Electroweak baryogenesis and gravitational waves from a real scalar singlet
Ville Vaskonen
TL;DR
This work analyzes a minimal SM extension with a real scalar singlet that enables a strong first-order electroweak phase transition and introduces CP violation through a dimension-6 operator modifying the top-quark mass. By solving transport equations for baryogenesis and computing the associated gravitational-wave spectrum from the phase transition, the authors reveal a robust correlation: larger new-physics scales Λ yield stronger gravitational waves while still achieving the observed baryon asymmetry. They demonstrate that future space-based detectors like LISA and BBO can probe the parameter space, including regions with high Λ, linking cosmological baryogenesis to observable gravitational waves. The study also highlights the role of two-step phase-transition dynamics and wall-velocity effects in shaping both η_B and the GW signal, offering conservative predictions and avenues for more detailed future work on bubble-wall dynamics.
Abstract
We consider a real scalar singlet field which provides a strong first-order electroweak phase transition via its coupling to the Higgs boson, and gives a $CP$ violating contribution on the top quark mass via a dimension-6 operator.

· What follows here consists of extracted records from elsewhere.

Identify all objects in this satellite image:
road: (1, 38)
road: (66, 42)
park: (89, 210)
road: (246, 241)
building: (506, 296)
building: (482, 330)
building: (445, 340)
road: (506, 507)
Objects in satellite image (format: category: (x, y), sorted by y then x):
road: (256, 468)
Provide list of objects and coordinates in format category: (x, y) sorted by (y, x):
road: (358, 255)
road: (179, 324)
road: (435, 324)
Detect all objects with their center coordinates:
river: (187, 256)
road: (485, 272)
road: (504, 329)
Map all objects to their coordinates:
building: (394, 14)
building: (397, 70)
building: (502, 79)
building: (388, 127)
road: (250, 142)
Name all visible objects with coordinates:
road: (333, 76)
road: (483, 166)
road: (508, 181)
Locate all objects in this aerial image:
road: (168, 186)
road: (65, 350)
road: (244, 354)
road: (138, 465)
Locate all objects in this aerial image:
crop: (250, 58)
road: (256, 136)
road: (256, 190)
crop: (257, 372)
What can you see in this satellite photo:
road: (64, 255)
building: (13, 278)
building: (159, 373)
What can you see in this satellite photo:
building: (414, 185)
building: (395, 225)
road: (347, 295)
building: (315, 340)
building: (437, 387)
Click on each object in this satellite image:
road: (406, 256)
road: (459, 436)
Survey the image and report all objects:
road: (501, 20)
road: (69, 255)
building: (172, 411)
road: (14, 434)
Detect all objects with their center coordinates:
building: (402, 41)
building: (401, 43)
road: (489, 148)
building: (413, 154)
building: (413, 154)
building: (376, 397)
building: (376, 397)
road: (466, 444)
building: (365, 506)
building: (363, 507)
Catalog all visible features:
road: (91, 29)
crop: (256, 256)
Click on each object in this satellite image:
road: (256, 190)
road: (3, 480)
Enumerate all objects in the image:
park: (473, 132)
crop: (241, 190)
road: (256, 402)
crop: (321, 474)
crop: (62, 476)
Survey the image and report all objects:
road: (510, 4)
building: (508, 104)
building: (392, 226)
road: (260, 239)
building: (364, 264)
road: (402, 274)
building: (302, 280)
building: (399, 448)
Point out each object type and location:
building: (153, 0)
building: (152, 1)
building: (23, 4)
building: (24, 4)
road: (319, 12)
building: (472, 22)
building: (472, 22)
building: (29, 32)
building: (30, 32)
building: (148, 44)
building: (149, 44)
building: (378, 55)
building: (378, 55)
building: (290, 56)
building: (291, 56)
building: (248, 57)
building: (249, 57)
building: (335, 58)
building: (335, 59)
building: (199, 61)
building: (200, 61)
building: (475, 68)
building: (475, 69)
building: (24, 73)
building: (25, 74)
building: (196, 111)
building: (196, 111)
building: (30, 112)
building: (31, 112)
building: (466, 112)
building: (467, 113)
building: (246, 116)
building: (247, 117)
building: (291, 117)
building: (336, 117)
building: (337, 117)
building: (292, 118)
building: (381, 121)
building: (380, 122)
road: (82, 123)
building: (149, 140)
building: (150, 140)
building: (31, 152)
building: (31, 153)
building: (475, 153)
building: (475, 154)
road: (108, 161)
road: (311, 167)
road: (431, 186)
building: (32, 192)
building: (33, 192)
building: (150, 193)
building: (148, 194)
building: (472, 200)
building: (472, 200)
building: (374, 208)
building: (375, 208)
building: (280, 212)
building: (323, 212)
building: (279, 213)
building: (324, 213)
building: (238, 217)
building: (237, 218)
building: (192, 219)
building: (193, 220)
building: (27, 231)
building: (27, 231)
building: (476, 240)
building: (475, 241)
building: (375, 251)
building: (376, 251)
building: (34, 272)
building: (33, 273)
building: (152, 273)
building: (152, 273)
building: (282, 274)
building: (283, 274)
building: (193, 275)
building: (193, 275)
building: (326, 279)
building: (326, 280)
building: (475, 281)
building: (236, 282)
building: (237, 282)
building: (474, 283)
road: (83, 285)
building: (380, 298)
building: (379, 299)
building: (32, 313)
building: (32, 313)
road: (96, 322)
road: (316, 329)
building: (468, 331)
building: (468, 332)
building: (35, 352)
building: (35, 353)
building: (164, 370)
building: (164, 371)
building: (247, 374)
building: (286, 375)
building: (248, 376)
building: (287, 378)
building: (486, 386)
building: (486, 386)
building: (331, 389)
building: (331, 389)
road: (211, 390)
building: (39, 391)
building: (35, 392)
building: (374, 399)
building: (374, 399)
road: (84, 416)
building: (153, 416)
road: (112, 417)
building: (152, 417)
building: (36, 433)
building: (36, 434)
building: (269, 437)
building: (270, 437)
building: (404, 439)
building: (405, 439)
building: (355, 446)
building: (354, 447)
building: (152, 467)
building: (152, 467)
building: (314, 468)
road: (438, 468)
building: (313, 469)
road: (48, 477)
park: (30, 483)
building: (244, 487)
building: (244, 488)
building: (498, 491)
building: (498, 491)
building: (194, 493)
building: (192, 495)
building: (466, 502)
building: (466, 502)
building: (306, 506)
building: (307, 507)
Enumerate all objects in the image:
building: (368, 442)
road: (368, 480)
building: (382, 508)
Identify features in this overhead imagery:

We study the correlation between the baryon-to-entropy ratio produced by electroweak baryogenesis, and the gravitational wave signal from the electroweak phase transition. We show that future gravitational wave experiments can test, in particular, the region of the model parameter space where the observed baryon-to-entropy ratio can be obtained even if the new physics scale, which is explicit in the dimension-6 operator, is high.